I’ve had a spate of running into people I know on the tube of late.
These are not people who I know well and who I would like to talk to.
These are people I have a vague association with and would rather not see, especially at 8.45am when I am quite clearly doing something that requires the kind of mammoth concentration that is not to be broken. Like applying make-up, napping or perhaps frantically dabbing coffee stains out of my top. (Why is a spillage always around the boob area? Specifically the nipple area? So I look like I’m touching myself up when I’m actually just clearing up?! Argh.)
It’s always people who I know vaguely because of an old job, or a friend of a friend of a friend, or that girl from uni who’s a right pain in the arse.

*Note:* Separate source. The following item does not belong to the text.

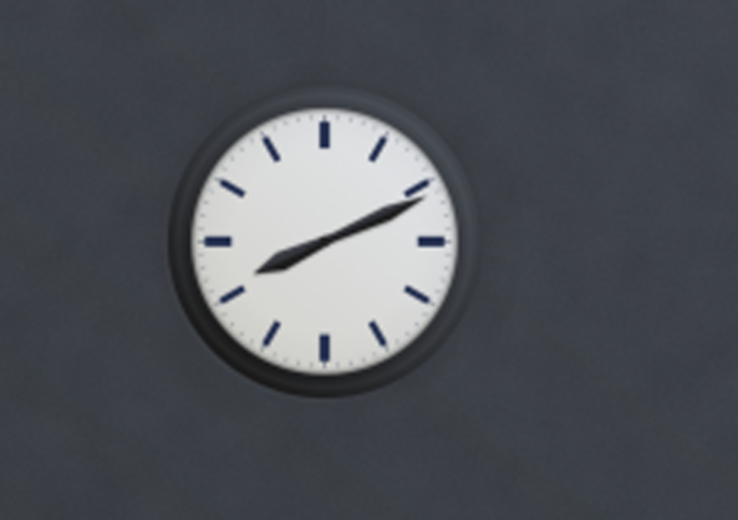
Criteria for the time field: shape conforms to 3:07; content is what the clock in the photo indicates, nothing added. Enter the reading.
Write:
8:11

I have nought to say to them: apart from the usual soul-destroying shared vague recounting of what someone you both vaguely know may or may not have done at a house party five years ago, that you have a vague recollection of being at.
So this morning, as the Victoria line burrowed its way ever deeper into the chest cavity of our capital, I decided to take a stand.
I peered cautiously over the top of my paper and caught sight of a kid who used to be a text jockey at my old company. He hadn’t seen me. So I gathered up my belongings and barged my way down the entire length of the carriage. No mean feat considering it was busier than Ulrika Johnson’s womb.
So, no awkward hello. No stilted conversation to be aborted at the first sign of an exit.
Also probably monumentally rude. But I can live with that. It’s mindless small talk with a virtual stranger that ruins me.